Transcribed page contents:
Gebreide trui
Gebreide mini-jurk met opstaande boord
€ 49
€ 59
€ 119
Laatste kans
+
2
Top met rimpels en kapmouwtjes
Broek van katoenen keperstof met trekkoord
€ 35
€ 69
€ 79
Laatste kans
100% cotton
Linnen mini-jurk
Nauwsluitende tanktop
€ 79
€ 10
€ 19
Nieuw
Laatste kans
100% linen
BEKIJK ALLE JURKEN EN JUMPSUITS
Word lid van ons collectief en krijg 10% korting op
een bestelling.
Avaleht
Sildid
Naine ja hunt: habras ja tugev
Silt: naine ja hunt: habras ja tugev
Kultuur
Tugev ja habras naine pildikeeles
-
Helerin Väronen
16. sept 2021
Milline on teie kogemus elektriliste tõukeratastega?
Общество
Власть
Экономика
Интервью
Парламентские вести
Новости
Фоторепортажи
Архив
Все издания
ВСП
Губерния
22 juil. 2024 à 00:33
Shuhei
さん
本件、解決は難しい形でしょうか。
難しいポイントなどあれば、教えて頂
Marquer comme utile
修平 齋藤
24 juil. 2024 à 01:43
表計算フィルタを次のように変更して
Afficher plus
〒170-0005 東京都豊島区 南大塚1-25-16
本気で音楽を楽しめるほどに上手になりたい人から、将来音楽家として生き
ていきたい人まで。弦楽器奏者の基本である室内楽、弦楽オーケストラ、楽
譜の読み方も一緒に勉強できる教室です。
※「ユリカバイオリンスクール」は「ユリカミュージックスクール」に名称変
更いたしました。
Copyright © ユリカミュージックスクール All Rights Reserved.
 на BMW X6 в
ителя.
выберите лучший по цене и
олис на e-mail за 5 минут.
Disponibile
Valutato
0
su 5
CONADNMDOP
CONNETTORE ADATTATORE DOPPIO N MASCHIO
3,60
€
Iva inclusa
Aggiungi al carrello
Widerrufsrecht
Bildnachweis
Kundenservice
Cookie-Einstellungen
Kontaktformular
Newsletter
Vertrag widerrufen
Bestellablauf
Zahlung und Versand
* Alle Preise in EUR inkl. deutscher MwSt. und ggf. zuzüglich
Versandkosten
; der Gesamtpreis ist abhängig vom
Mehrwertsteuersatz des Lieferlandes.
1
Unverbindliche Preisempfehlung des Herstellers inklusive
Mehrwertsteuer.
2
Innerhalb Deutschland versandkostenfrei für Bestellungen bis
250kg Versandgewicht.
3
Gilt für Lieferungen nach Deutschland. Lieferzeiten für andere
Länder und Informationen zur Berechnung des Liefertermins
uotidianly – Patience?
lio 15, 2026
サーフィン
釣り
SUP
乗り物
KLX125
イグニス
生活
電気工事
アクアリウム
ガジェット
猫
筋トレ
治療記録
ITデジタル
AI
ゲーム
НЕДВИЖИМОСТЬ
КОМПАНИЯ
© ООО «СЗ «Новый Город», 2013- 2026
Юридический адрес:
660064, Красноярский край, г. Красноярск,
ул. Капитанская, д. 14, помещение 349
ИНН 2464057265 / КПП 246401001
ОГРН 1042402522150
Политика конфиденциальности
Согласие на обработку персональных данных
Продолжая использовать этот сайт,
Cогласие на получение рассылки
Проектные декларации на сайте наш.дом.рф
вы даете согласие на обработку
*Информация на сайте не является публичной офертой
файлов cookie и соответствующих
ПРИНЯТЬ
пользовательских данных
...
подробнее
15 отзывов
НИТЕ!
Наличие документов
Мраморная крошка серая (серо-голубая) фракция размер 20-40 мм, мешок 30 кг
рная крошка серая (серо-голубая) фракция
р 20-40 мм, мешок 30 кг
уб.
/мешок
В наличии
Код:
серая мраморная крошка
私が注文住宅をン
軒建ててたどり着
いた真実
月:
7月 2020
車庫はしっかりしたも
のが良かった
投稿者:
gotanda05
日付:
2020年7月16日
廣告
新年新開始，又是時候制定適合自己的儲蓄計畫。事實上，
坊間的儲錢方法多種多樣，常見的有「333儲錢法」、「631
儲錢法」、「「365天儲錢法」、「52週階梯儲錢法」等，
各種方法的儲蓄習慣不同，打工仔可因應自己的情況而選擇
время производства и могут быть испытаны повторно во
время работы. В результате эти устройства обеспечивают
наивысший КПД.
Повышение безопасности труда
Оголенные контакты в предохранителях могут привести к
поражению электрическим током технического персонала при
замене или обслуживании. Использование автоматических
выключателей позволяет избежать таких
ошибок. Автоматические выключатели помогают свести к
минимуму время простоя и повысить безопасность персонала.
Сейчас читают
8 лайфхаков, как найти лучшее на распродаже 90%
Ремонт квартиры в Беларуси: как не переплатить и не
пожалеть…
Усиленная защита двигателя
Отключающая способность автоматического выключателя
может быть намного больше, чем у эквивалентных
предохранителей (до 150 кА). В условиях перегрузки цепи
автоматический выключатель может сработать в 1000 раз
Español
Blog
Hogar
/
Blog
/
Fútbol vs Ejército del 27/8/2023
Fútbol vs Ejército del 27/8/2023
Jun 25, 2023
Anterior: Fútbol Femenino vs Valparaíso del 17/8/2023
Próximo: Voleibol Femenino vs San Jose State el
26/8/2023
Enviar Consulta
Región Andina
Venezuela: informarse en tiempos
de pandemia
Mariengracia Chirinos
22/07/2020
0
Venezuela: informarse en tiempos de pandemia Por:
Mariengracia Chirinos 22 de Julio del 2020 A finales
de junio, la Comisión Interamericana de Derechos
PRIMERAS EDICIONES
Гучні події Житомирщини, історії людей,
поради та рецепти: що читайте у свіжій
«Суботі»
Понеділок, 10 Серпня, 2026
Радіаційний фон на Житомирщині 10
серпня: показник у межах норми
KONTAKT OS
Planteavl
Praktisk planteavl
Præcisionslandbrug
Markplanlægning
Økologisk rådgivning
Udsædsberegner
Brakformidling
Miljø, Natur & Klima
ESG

→ **WHAT TO WORK ON**
Reproduce every line of the entries above, unchanged, from the very first one down to and including the line containing "ていきたい人まで。弦楽器奏者の基本である室内楽、弦楽オーケストラ、楽".

→ **EXPECTED ANSWER**
Gebreide trui
Gebreide mini-jurk met opstaande boord
€ 49
€ 59
€ 119
Laatste kans
+
2
Top met rimpels en kapmouwtjes
Broek van katoenen keperstof met trekkoord
€ 35
€ 69
€ 79
Laatste kans
100% cotton
Linnen mini-jurk
Nauwsluitende tanktop
€ 79
€ 10
€ 19
Nieuw
Laatste kans
100% linen
BEKIJK ALLE JURKEN EN JUMPSUITS
Word lid van ons collectief en krijg 10% korting op
een bestelling.
Avaleht
Sildid
Naine ja hunt: habras ja tugev
Silt: naine ja hunt: habras ja tugev
Kultuur
Tugev ja habras naine pildikeeles
-
Helerin Väronen
16. sept 2021
Milline on teie kogemus elektriliste tõukeratastega?
Общество
Власть
Экономика
Интервью
Парламентские вести
Новости
Фоторепортажи
Архив
Все издания
ВСП
Губерния
22 juil. 2024 à 00:33
Shuhei
さん
本件、解決は難しい形でしょうか。
難しいポイントなどあれば、教えて頂
Marquer comme utile
修平 齋藤
24 juil. 2024 à 01:43
表計算フィルタを次のように変更して
Afficher plus
〒170-0005 東京都豊島区 南大塚1-25-16
本気で音楽を楽しめるほどに上手になりたい人から、将来音楽家として生き
ていきたい人まで。弦楽器奏者の基本である室内楽、弦楽オーケストラ、楽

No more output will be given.